▶ **PROBLEMS AND TASKS**:
a) Condense the paragraph of the mortgage passage that begins "Of course, you can live in or use the property" into a short bulleted list that keeps its main facts.
b) Reproduce, word for word, everything in the mortgage passage from "A mortgage loan" down to "to your name.".

Let’s face it. Many of us won’t be able to afford a single property even if we work from 9 to 5 for the rest of our lives. It’s unfair, I know. But that’s just how it is. This world is way too expensive for an ordinary salaryman to afford. We’re all already having a hard time making ends meet, where do you suppose you can get thousands of dollars to afford a simple bungalow home?
Buying properties is a real challenge when you’re no millionaire. However, that doesn’t mean it’s impossible. After all, we have the right to feel rewarded for our hard work. It just so happens that getting your own home or property feels like the ultimate reward. The same goes for businesses.
Renting out a place can be very burdening (read more). It’s hard to keep paying for something that can never be yours. It feels as if you’re always on edge. It’s as if you can be chased out of your own home or business at any moment. So what if I told you that you can change all this?
What if I told you that there was a way for you to own your house or place of business.
Yes, if it isn’t obvious enough, I’m talking about applying for a mortgage.
What Is A Mortgage?
A mortgage loan or just “mortgage” is a legal agreement in which you enter with a bank or other credit companies. It’s basically a property loan but the catch is that the property you’re buying will not be directly put under your name. Instead, the title will be put under the creditor’s name for as long as you haven’t paid the money you borrowed. Check out this great video about it: https://www.wellsfargo.com/mortgage/learning/mortgage-process-video/
Of course, you can live in or use the property as you wish even when it is under the creditor’s name. However, what you cannot do is sell it to another during the duration of your debt. You will then pay the creditor of the money you owe with interest for a set period of time (monthly, quarterly, or yearly). When the debt is repaid (plus interest) the conveyance of the title becomes void and the property is officially registered to your name.
If you fail to keep up with your payments, however, there is a pretty good chance that the creditor will assume your property as per the original and legal mortgage agreement.
Is Getting A Mortgage Worth It?

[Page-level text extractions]
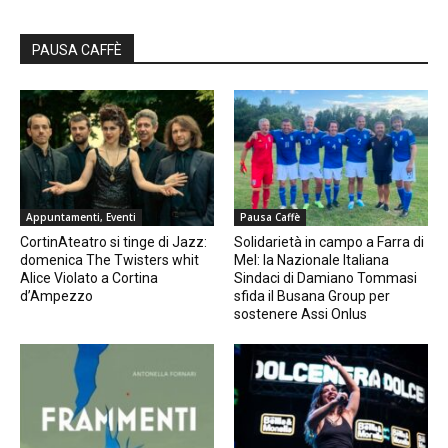
PAUSA CAFFÈ
Appuntamenti, Eventi
Pausa Caffè
CortinAteatro si tinge di Jazz:
Solidarietà in campo a Farra di
domenica The Twisters whit
Mel: la Nazionale Italiana
Alice Violato a Cortina
Sindaci di Damiano Tommasi
d’Ampezzo
sfida il Busana Group per
sostenere Assi Onlus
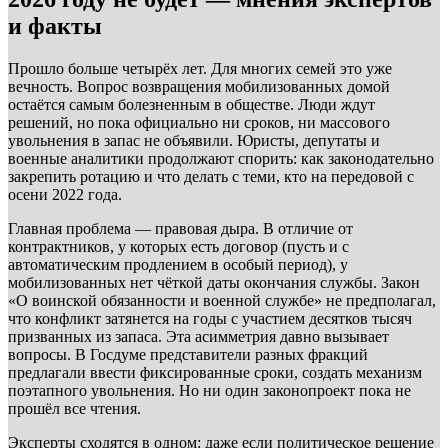
и факты
Прошло больше четырёх лет. Для многих семей это уже
вечность. Вопрос возвращения мобилизованных домой
остаётся самым болезненным в обществе. Люди ждут
решений, но пока официально ни сроков, ни массового
увольнения в запас не объявили. Юристы, депутаты и
военные аналитики продолжают спорить: как законодательно
закрепить ротацию и что делать с теми, кто на передовой с
осени 2022 года.
Главная проблема — правовая дыра. В отличие от
контрактников, у которых есть договор (пусть и с
автоматическим продлением в особый период), у
мобилизованных нет чёткой даты окончания службы. Закон
«О воинской обязанности и военной службе» не предполагал,
что конфликт затянется на годы с участием десятков тысяч
призванных из запаса. Эта асимметрия давно вызывает
вопросы. В Госдуме представители разных фракций
предлагали ввести фиксированные сроки, создать механизм
поэтапного увольнения. Но ни один законопроект пока не
прошёл все чтения.
Эксперты сходятся в одном: даже если политическое решение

▶ **SOLUTIONS TO THE TASKS**:
a)
- You may live in or use the property while the title is under the creditor's name.
- You cannot sell the property while the debt lasts.
- You repay the money owed, with interest, over a set period (monthly, quarterly, or yearly).
- Once the debt and interest are paid, the conveyance of the title becomes void and the property is officially registered to your name.

b)
A mortgage loan or just “mortgage” is a legal agreement in which you enter with a bank or other credit companies. It’s basically a property loan but the catch is that the property you’re buying will not be directly put under your name. Instead, the title will be put under the creditor’s name for as long as you haven’t paid the money you borrowed. Check out this great video about it: https://www.wellsfargo.com/mortgage/learning/mortgage-process-video/
Of course, you can live in or use the property as you wish even when it is under the creditor’s name. However, what you cannot do is sell it to another during the duration of your debt. You will then pay the creditor of the money you owe with interest for a set period of time (monthly, quarterly, or yearly). When the debt is repaid (plus interest) the conveyance of the title becomes void and the property is officially registered to your name.